- [Study text]:
★ ★ ★
Toquam is a brilliant magnet school, with excellent teachers and wonderful, diverse students from around the city. But we have been letting these teachers and students down by failing to properly maintain the building. I’ve personally inspected Toquam as part of a tour of SPS facilities to see our infrastructure issues firsthand. Toquam teachers and students have improvised for years in offices that were adapted into classrooms, and with heating and cooling systems that have been pushed long past their usable lifespan.

We clearly are not setting our teachers and students up for success when we send them into humid, poorly ventilated classrooms. School should be a place of learning and exploration, not muddling through and getting by.

This situation is unacceptable. But to be clear, the problem is not simply some individual failure. Toquam is built into the side of a hill. Half of the school is literally underground. The engineering challenges of maintaining airflow and fighting against water intrusion in a neighborhood named Glenbrook – home to a large aquifer – have been obvious since the day the school was built. The failures at Toquam were years in the making and systemic.

To fix this kind of systemic problem, we need to do two things.

  1. Clearly state our values – and then live them. Our teachers and children deserve to teach and learn in clean, healthy environments. We must do whatever we have to do to make that happen.

  2. Fix the broken processes that led to this crisis. The current Board of Education struggles to pass an operating budget. This dysfunction must end, and a new Board of Education must take responsibility for seeing the budget process all the way through to make sure the right resources get to our teachers and students.

Naturally, the cynics will rush to say that neither of these things has happened in Stamford’s recent history, that the cost of refurbishing our school system is too great, and that our political process is irrevocably broken. Indeed, the mountain of problems stretches to the sky, and so they will proclaim it can’t be climbed.

I reject that thinking. Cynicism without any determination to overcome the challenge isn’t wisdom. It’s cowardice. It’s the fear of those who never want to be wrong. I congratulate the cynics on being right and hope that gives them joy in their hearts; for myself, I’d rather take the chance of believing that we can accomplish great things.
★ ★ ★
- [Supplied data]:
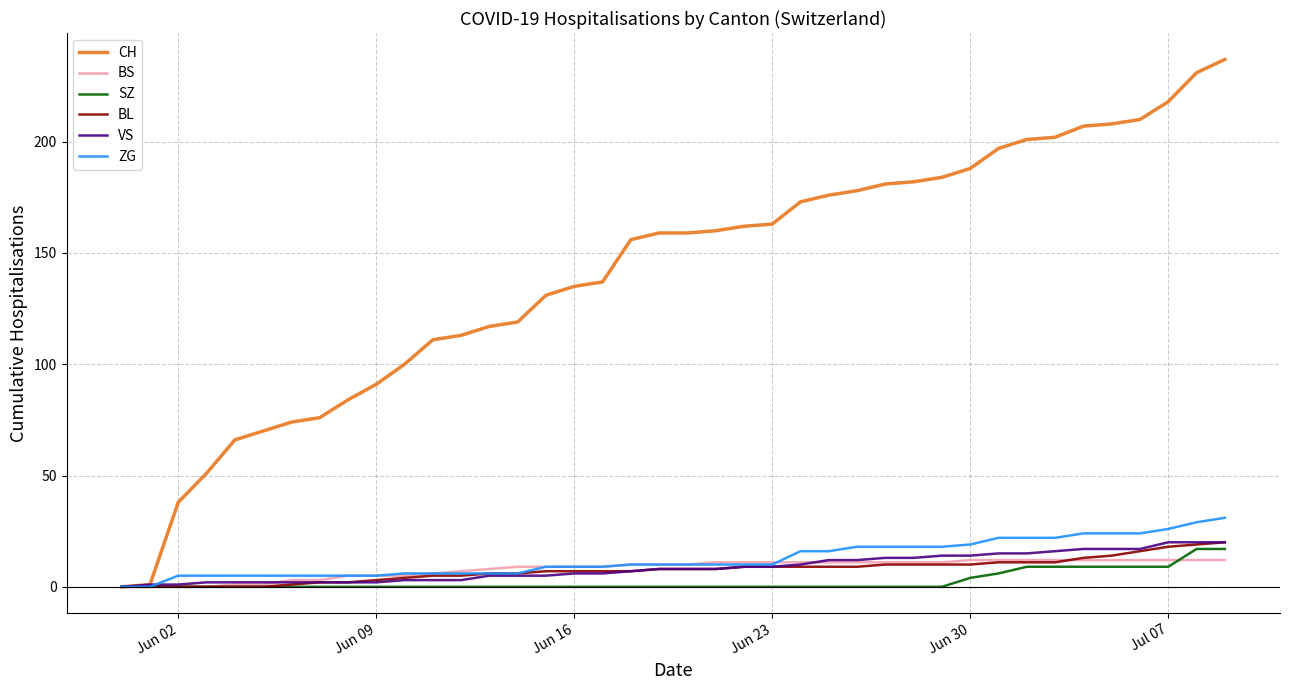

Which series has the largest total across all categories?

CH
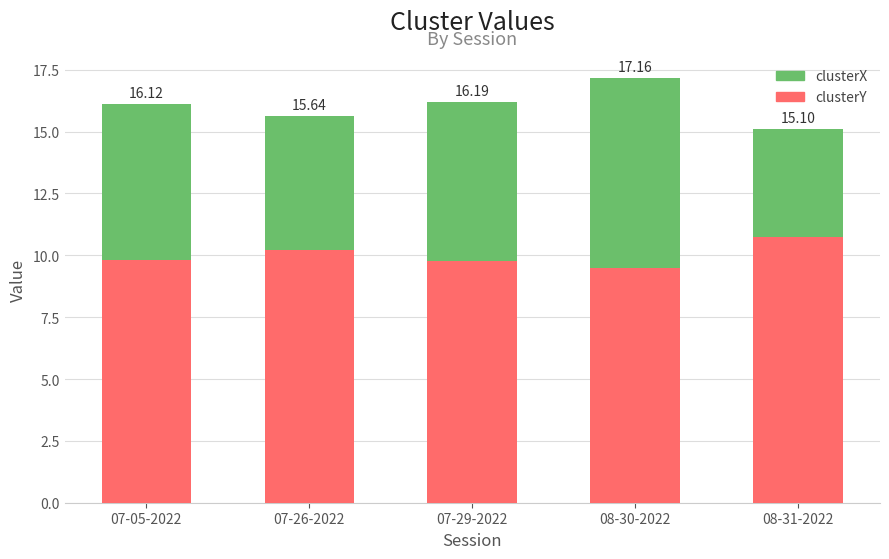

At 08-31-2022, list the series in order from largest to smallest.

clusterY, clusterX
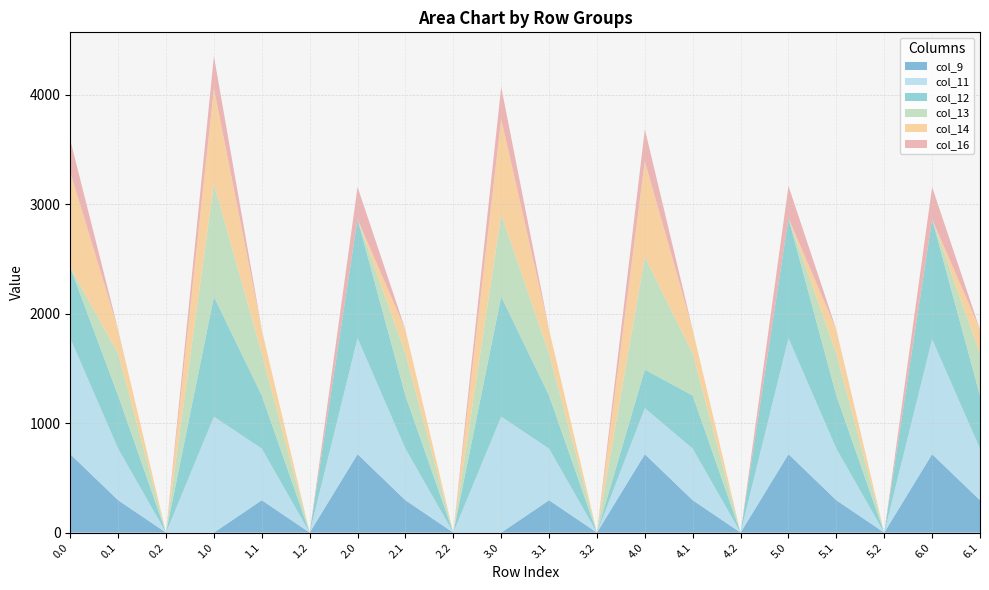

At which label is col_16 closest to 147?

0.1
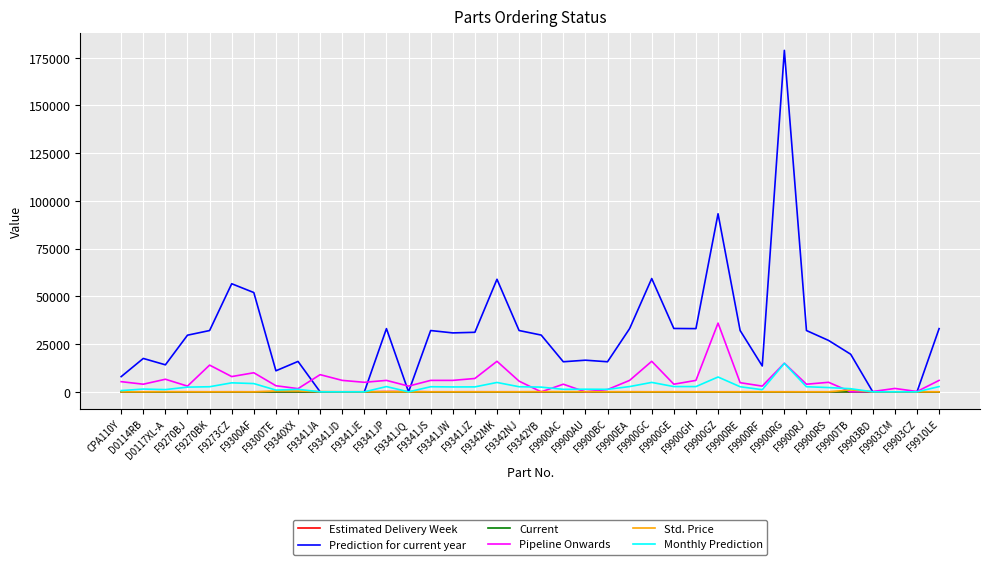

What is the highest value of the Pipeline Onwards series?

36000.0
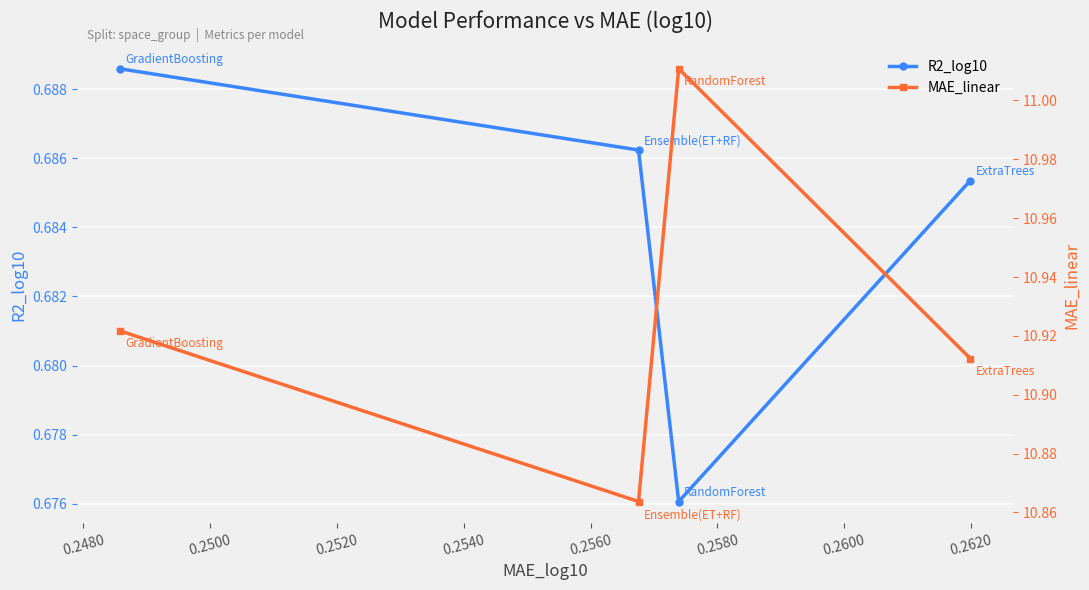

Rank the series by their average value, from lowest to highest.

R2_log10, MAE_linear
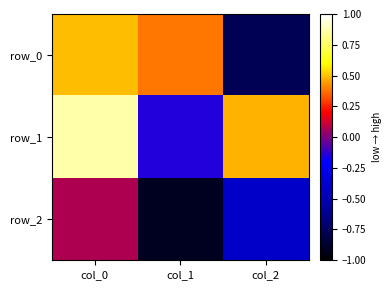

Between col_0 and col_2, which series saw the biggest shift?

row_0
★ ★ ★
- [What to do]:
1. In the text about Toquam school, which neighborhood is said to be home to a large aquifer?
2. Pick up the text about Toquam school after its final sentence and continue writing it.

- [Answers for the exercise]:
1. Glenbrook.

2.
We can do this. We can solve these problems. Maintaining proper airflow and fighting water intrusion, even in challenging environments, is simply a matter of engineering. None of these problems are new and there are proven engineering-based solutions for all of them. Solving such a problem is not simply a question of money – one must also have the discipline and good processes to spend that money wisely – but otherwise this is a straightforward matter.

Stamford is the second largest city in Connecticut and has immense resources at its disposal. We are fortunate to be an era where the federal government is again recognizing its obligation to provide infrastructure funding, and there is well-founded hope that we will soon receive our share of such funding. The state has a remarkable budget surplus under Governor Lamont and I strongly believe that there is widespread political consensus in Stamford that the school infrastructure crisis must end. Put simply, we have the resources to get this done.

A truly great school system needs dedicated, motivated teachers, staff, and administrators, and a passionate body of students and parents. We have that. Let’s give them the buildings they deserve.

 

Ben Lee is a current member of the Board of Representatives and is running for the Board of Education as an endorsed Democratic candidate. More information about Ben can be found at benleeboe.com and @benleeboe on Instagram, Facebook, and Twitter.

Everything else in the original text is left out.